Douglas Walbourne-Gough's poetic Crow Gulch reclaims the humanity of a 'forgotten' Corner Brook community
'It lit a fire under me as I needed to do something about this'
Douglas Walbourne-Gough is a poet and mixed/adopted member of the Mi'kmaq from Newfoundland. Crow Gulch is his first poetry collection. It takes us to a place and a time, and to a people pushed far away from the so-called mainstream and conveniently left out of history.
Crow Gulch was a community in Newfoundland that was built around a pulp and paper mill. Many of the residents were of Indigenous and non-Indigenous ancestry. Some of the residents included Walbourne-Gough's great-grandmother and her daughter.

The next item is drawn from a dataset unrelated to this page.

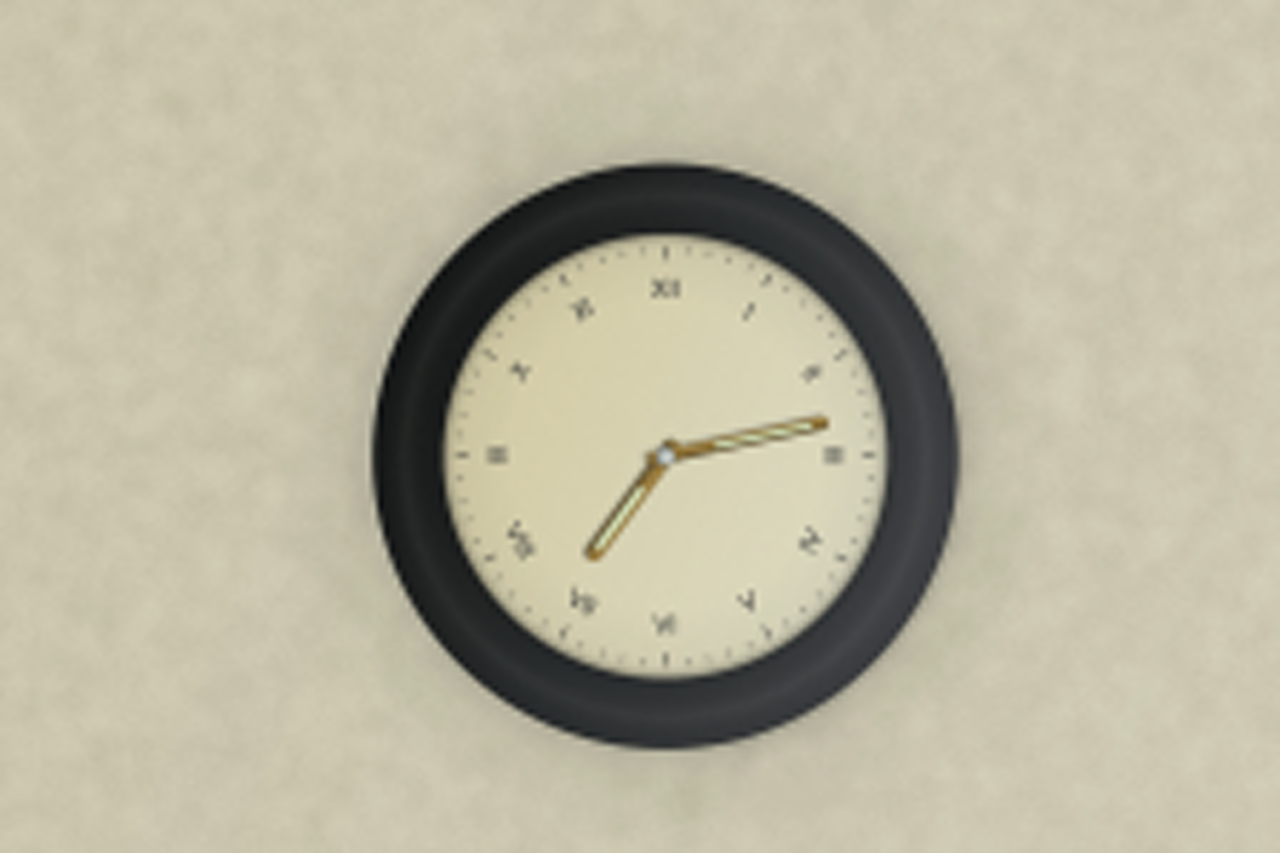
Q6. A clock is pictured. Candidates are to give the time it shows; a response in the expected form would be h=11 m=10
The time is h=7 m=13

But in the 1970s, Crow Gulch was abandoned. Walbourne-Gough spoke with Shelagh Rogers on location at the Writers at Woody Point in Newfoundland about capturing the history and legacy of the community through poetry with Crow Gulch.
Revisiting the past
"I was inspired by re-reading House of Hate by Percy Janes, which was originally published in 1970. It's a difficult book to read on a personal level, but it's also a very well-written book. For anybody who lives in, is from or wants to understand what it's like to be from Corner Brook, House of Hate gets to the root — or at least reflects on the roots — of a lot of the social, class, religious and racial divisions that existed.
I don't have an authoritative correction to offer, but I do have a kind of a counter-narrative which serves to re-humanize these human beings.
"In reading that book for the second time as an adult, there are a dozen or so very unkind depictions of Crow Gulch, mostly the women and the children. I took some personal issue with that because that's where my grandmother, aunts, uncles and my dad are from. It lit a fire under me as I needed to do something about this.
"I don't have an authoritative correction to offer, but I do have a kind of a counter-narrative, which serves to re-humanize these human beings."
Family dreams
"My grandfather didn't come from Crow Gulch. He was working as a woodworker with the mill and met my grandmother. They fell in love. I've always been taken by that story and I didn't know most of the details until I was an adult.
The more I thought about my family and tried to write this collection, I looked at photographs and I began to get dream visits from my grandfather.
"The more I thought about my family and tried to write this collection, I looked at photographs and I began to get dream visits from my grandfather. I've only had one such dream where my nana visited me, but she passed away when I was eight, so I can't even remember her voice.
"But I also have faith that if I keep going like this, she too will be able to come to me like that."
Douglas Walbourne-Gough's comments have been edited for length and clarity.